The All Blacks flyhalf, who has been switched to inside centre today, hopes to learn the lingo to make his entry into French society easier and pave the way for full integration with Perpignan next month.
Not that Carter, 26, needs to learn the vernacular, for even sign language from the star player will be enough to get the locals jumping to meet his every need. With his meticulous approach, Carter prefers to do it the proper way.
'I have got my iPod loaded with French lessons and I know the basics,' said Carter. 'I know enough to have got the gist of it, but I want to become fully versed. It is a hard language, but I hope it will be easier for me once I'm forced to speak it.'
Soon after the tour ends with the England match on November 29, Carter will hop across the Channel to join up with his new club for whom he will play for six months.
It is not something new for an All Black. Many others have gone before him, but the only difference - a huge one - in Carter's case is that he goes with the blessing of the New Zealand Rugby Union (NZRU).
Recognising that he is a true superstar - the next big one after Jonah Lomu - the NZRU inserted a sabbatical in his new contract which will take him to 2011 and the next World Cup. They feel if the All Blacks are to win the World Cup for the first time since 1987, they will need Carter in their midst.
'I feel very privileged to be given this sabbatical and not having to give up playing for the All Blacks,' Carter said. 'It is good that the union is thinking outside the square.'
New Zealand officials normally have a policy in place where only home-based players are eligible to be chosen for the All Blacks. In this day and age where the lure of big bucks - be it yen, francs or sterling - has seen many All Blacks hang up their treasured jersey and leave for foreign shores, Carter is indeed privileged.
Some sections of the media in New Zealand have asked why Carter is being favoured. He was allowed to take a six-week break after the Tri-Nations and did not have to figure in the season-ending Air New Zealand Cup. Carter admits he is fortunate to be able to continue playing for the All Blacks and extend his 54-cap streak.
'I know I'm lucky. I wanted to experience playing rugby in Europe and I don't have to give up my All Blacks jersey to do that. But this is just a one-off exercise,' he insisted.
After six months in France, where he will be playing 'three or four games' a month, Carter will return in time for the start of the southern hemisphere season in June, where he will rejoin the Crusaders as they bid to defend their Super 14 title.
Is he worried about burnout? 'Non.' Carter is confident he can handle 18 months of top-grade rugby on the trot.

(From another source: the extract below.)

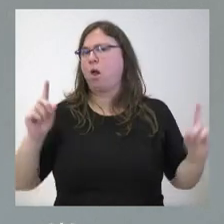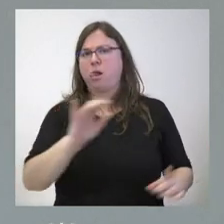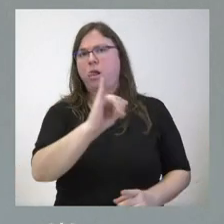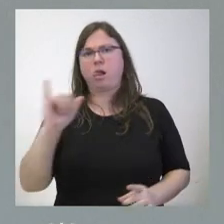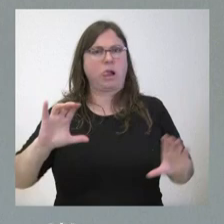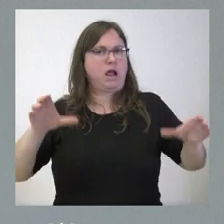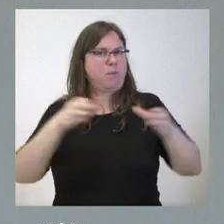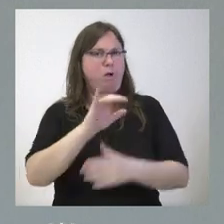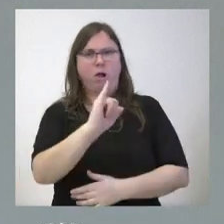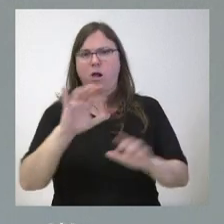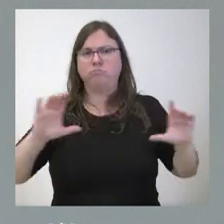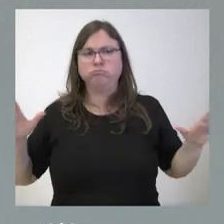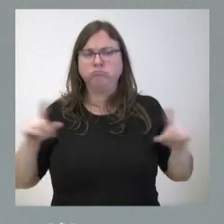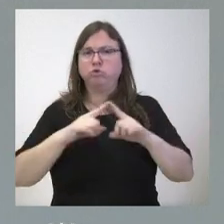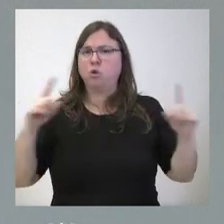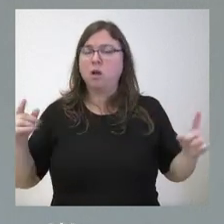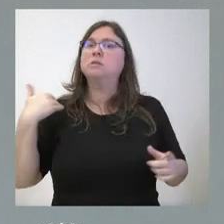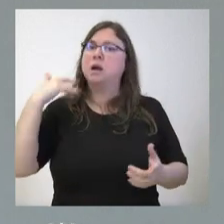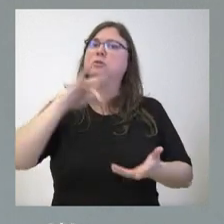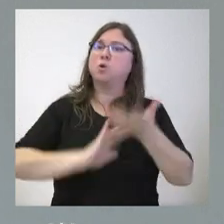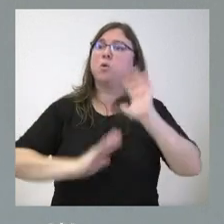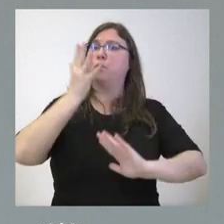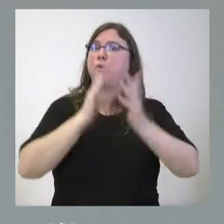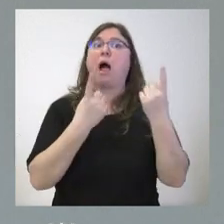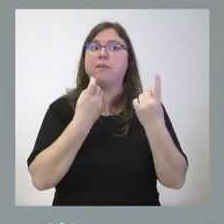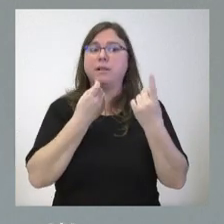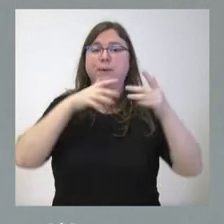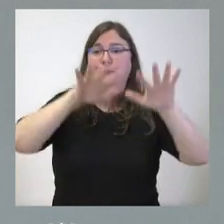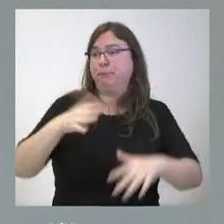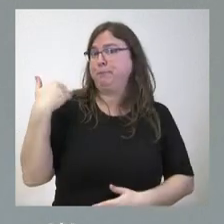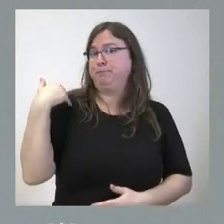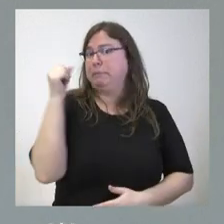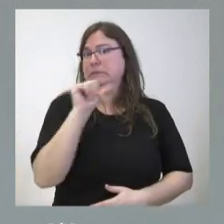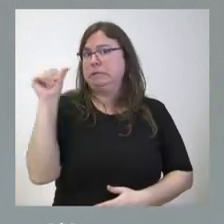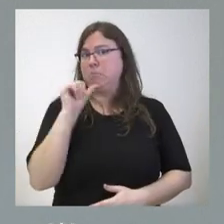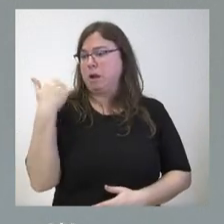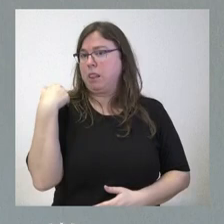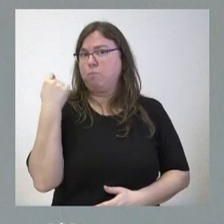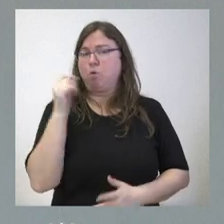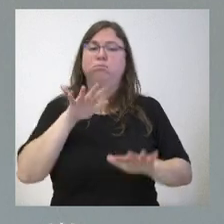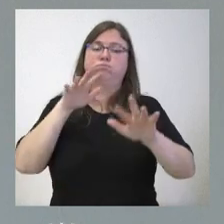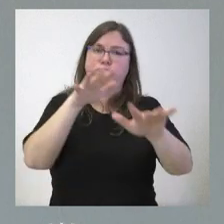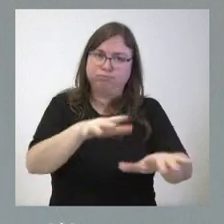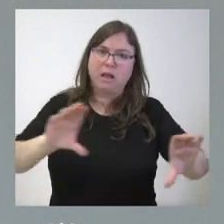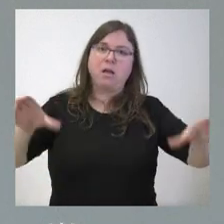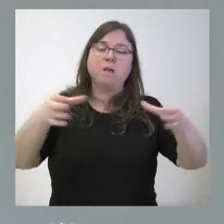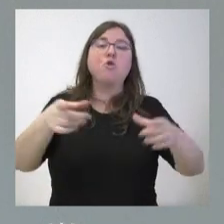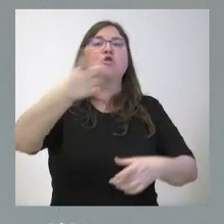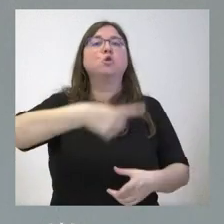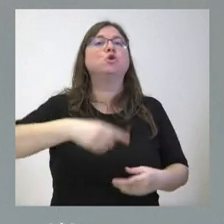frente a algún incendio que ha sido necesario apagar en las últimas semanas y lo que hacemos nosotros es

'I'm not really all that worried,' said Carter. 'I had a six-week break after the Tri-Nations and I'm fresh. The decision not to play too much rugby now will pay off next year.'
For the moment, he has blanked out his French sojourn and is thinking no further than this afternoon's encounter.
'I'm going to give this team 100 per cent focus. I'm not going to worry about this Perpignan side until after the last game,' he said.
So for the moment, Carter has switched off his iPod too.